_What the task asks_
Retype only the lines below from the one with "kronor. Affären sker genom ett bolagsförvärv." to the one with "Oavsett var vi", inclusive, skipping every image.
____
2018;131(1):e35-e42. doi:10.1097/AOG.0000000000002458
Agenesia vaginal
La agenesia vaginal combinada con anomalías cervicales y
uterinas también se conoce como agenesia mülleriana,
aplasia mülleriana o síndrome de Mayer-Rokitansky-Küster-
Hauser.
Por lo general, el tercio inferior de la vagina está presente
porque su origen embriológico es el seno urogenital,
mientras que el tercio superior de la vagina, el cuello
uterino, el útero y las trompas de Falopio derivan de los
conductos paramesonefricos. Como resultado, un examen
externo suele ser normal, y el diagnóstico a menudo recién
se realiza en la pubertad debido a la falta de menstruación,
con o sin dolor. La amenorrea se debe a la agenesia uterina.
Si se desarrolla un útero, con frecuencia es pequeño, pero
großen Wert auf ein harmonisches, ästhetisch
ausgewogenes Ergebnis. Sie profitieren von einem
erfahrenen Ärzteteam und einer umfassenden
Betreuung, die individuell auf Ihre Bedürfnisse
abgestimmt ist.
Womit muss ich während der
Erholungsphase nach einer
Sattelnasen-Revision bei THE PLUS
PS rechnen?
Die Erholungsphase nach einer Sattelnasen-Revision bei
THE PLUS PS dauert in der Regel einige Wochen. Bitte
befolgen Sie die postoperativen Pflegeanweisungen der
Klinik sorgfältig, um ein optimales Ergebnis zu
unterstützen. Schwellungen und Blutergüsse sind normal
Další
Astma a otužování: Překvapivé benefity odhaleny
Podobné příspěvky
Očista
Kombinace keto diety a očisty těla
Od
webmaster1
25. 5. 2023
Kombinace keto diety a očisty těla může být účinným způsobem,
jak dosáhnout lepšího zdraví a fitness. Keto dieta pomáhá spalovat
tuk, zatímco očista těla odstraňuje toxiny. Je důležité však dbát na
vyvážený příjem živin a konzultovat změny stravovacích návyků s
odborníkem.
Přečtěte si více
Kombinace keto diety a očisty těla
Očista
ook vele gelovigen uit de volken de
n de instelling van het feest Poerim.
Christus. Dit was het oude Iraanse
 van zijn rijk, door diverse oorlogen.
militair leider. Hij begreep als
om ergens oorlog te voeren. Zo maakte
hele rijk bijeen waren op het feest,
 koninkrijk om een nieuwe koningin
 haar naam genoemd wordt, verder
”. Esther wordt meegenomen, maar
____
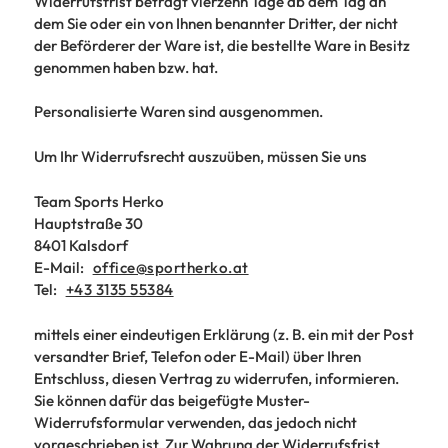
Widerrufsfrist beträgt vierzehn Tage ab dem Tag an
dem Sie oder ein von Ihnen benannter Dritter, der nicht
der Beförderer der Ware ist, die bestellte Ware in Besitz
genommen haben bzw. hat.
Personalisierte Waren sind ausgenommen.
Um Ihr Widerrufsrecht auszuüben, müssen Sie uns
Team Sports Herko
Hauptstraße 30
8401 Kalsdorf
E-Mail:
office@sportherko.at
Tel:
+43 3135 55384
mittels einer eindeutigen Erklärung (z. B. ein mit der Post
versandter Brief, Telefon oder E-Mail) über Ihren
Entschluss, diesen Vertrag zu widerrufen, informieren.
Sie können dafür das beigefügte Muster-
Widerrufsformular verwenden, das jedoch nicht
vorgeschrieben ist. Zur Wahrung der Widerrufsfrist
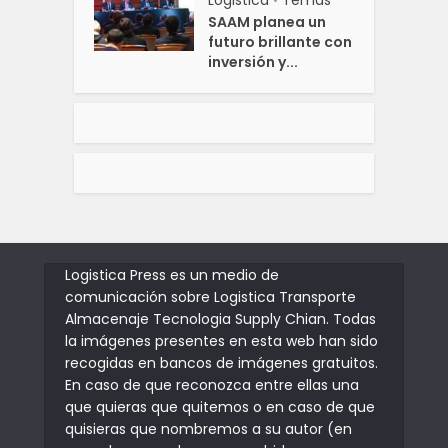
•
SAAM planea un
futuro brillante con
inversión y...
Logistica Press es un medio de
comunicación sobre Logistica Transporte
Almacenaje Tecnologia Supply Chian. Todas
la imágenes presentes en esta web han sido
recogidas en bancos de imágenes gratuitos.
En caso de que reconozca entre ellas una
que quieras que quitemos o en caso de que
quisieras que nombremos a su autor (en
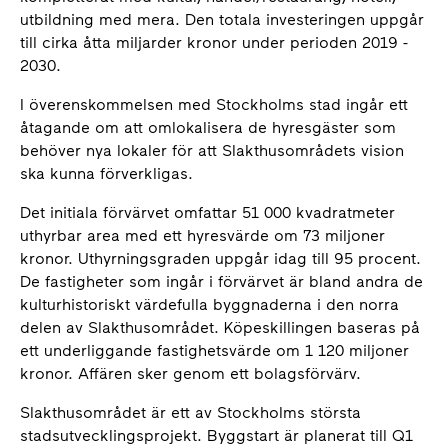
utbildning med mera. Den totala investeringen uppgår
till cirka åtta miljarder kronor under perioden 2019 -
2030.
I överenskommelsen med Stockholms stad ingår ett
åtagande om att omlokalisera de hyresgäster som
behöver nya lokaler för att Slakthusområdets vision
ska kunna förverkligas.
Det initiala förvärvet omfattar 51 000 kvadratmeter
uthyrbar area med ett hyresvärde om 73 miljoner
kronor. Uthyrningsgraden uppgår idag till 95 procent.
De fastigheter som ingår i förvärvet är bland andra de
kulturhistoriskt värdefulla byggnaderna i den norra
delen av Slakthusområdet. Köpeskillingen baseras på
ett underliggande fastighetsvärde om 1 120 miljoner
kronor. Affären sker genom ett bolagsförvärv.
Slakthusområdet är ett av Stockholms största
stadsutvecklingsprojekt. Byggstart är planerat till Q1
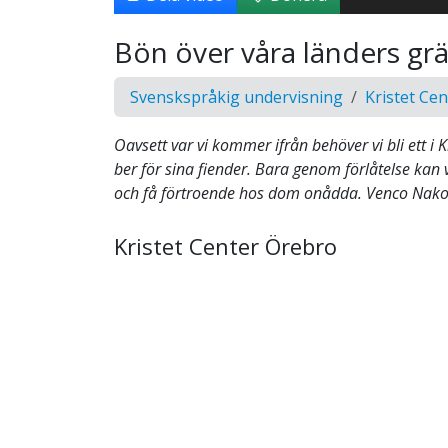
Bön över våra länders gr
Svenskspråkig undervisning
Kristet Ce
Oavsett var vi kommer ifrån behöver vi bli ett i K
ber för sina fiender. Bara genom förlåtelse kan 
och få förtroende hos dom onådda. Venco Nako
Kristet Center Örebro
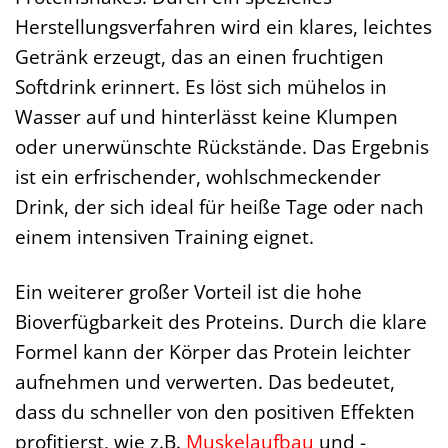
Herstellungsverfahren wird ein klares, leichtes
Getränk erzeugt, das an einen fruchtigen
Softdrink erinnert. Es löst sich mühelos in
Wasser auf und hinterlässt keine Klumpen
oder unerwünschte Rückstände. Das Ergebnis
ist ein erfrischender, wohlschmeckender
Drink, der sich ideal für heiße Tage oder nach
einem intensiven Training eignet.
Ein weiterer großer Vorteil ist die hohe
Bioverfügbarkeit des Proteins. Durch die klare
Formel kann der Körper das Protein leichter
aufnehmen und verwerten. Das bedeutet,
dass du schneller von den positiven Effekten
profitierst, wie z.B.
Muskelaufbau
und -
____
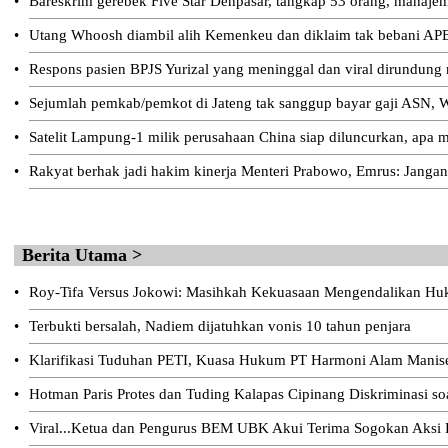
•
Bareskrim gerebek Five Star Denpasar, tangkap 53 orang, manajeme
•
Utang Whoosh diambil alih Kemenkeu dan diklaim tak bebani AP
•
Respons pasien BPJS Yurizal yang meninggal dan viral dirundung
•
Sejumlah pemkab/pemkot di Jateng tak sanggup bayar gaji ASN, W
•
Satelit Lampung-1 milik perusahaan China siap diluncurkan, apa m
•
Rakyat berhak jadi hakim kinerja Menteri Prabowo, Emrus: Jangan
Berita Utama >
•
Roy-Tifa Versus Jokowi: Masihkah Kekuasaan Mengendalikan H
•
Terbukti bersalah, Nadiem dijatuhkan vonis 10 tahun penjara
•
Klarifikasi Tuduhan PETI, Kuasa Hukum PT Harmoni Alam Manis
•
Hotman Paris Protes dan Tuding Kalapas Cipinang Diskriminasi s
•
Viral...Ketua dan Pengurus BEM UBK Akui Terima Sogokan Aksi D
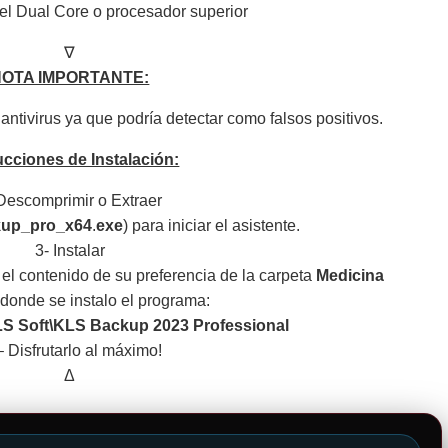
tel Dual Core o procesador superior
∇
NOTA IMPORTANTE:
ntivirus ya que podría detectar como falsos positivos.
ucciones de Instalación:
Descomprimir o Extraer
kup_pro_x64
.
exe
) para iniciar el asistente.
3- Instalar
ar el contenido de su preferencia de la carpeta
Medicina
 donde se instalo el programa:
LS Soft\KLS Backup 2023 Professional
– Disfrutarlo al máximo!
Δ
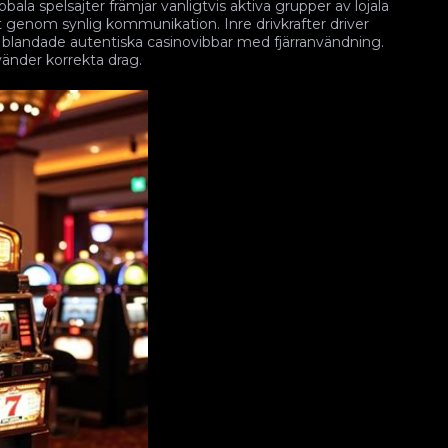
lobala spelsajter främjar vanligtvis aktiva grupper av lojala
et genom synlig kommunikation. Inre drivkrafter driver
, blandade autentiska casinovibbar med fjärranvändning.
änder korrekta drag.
____
_Task response_
kronor. Affären sker genom ett bolagsförvärv.
Slakthusområdet är ett av Stockholms största
stadsutvecklingsprojekt. Byggstart är planerat till Q1
Bön över våra länders gr
Svenskspråkig undervisning
Kristet Ce
Oavsett var vi kommer ifrån behöver vi bli ett i K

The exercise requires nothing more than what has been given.